The first thing that comes to my mind is the environmental factors directly related to the survival of organisms, including temperature and oxygen levels. Seawater oxygen level is tightly related to temperature because oxygen in the surface oceans comes from the dissolution of atmospheric oxygen, while the motion of water currents supplies oxygen in the deep oceans through thermohaline circulation. Both processes (oxygen solubility in seawater and the strength of the thermohaline circulation) are associated with temperature. So I decided to start by looking at the relationship between temperature change and extinction.
When I searched for paleotemperature data, I found that most of the paleotemperature data were published in the last 20 years, especially for surface seawater temperatures, including fossil oxygen isotopes (δ18O), clumped isotope (Δ47), and organic geochemistry (TEX86). Based on the existing databases of fossil oxygen isotopes (Grossman, 2012; Veizer and Prokph, 2015, etc.), my colleagues and I collected recently published data to establish a new and more complete database (Song et al., 2019).
As a famous fossil database, Paleobiology Database has now collected over 440 thousand taxa and 1.5 million occurrences. The growing fossil data provides the basis for more accurate assessments of biodiversity changes and extinction rates.

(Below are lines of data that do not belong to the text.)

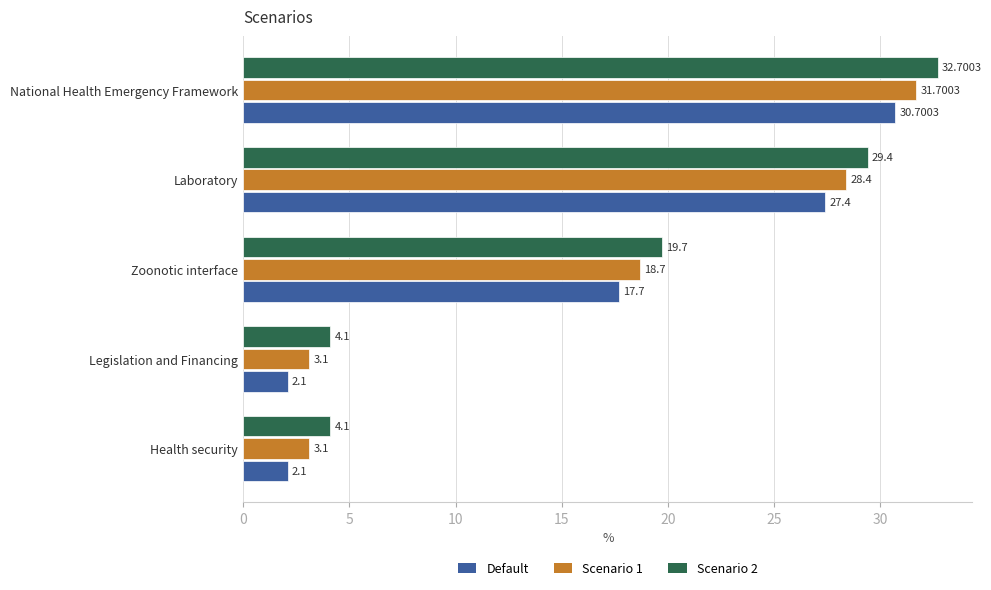

What is the total value across all series at Zoonotic interface?

56.1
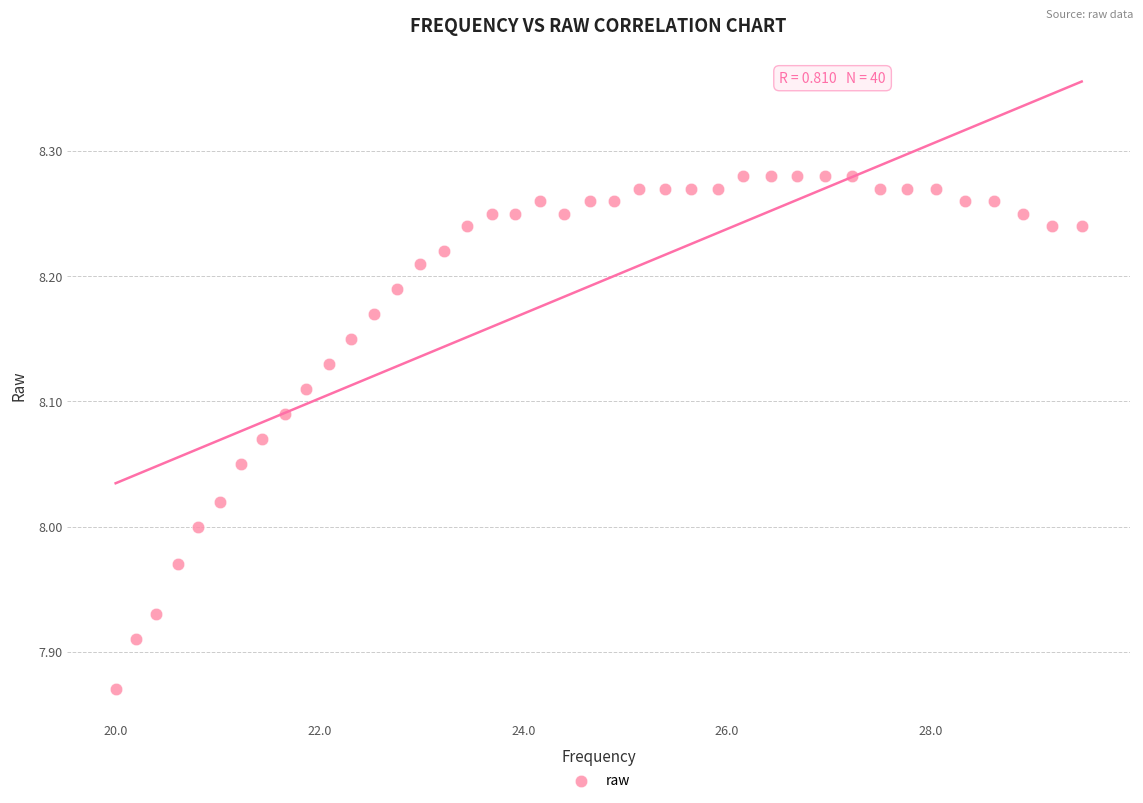

What is the range of Y values (max minus min)?

0.4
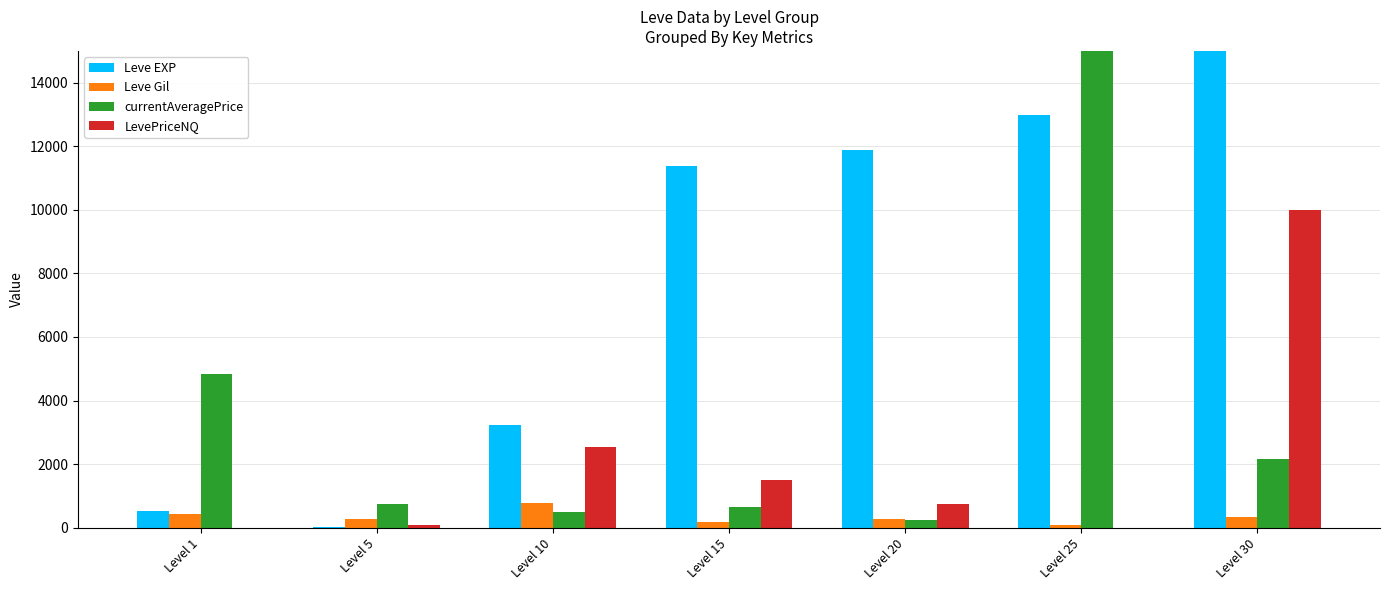

What is the average value of the Leve Gil series?

338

In this study, my colleagues and I used 850,840 fossil occurrences of 37,134 genera to calculate extinction rates of marine animals over the past 450 million years.
An exciting finding is that, for all the Big Five mass extinctions, magnitudes of temperature change exceeded 5.2 °C and the rates exceeded 10 °C/Myr. We found a significant positive correlation between the extinction rates of marine organisms and temperature change, both between extinctions and magnitudes of temperature change and between extinction and rates of temperature change. When we excluded the Big Five mass extinction events from our analysis, the significant relationship between extinction rates and climate change remain.
The results of this study have implications for present climate change and ecological responses. Since 1850, the global mean temperatures have risen by about 1°C. The heavy fossil fuel use scenario (SSP5-8.5) predicts the global mean temperatures would rise by more than 5°C by 2100, which would reach the climate threshold for Big Five mass extinctions in Earth history. If global warming exceeds this threshold, the marine organisms and ecosystems could suffer disaster impact.
References
Grossman, E. L. in The Geologic Time Scale 2012 (eds F. M Gradstein, J. G Ogg, M. D Schmitz, & G. M Ogg) 195–220 (Elsevier, 2012).
Song, H., Wignall, P. B., Song, H., Dai, X. & Chu, D. Seawater Temperature and Dissolved Oxygen over the Past 500 Million Years. J. Earth Sci. 30, 236-243 (2019).
Tebaldi, C. et al. Climate model projections from the Scenario Model Intercomparison Project (ScenarioMIP) of CMIP6. Earth Syst. Dynam. 12, 253-293 (2021).
Veizer, J. & Prokoph, A. Temperatures and oxygen isotopic composition of Phanerozoic oceans. Earth-Sci. Rev. 146, 92–104 (2015).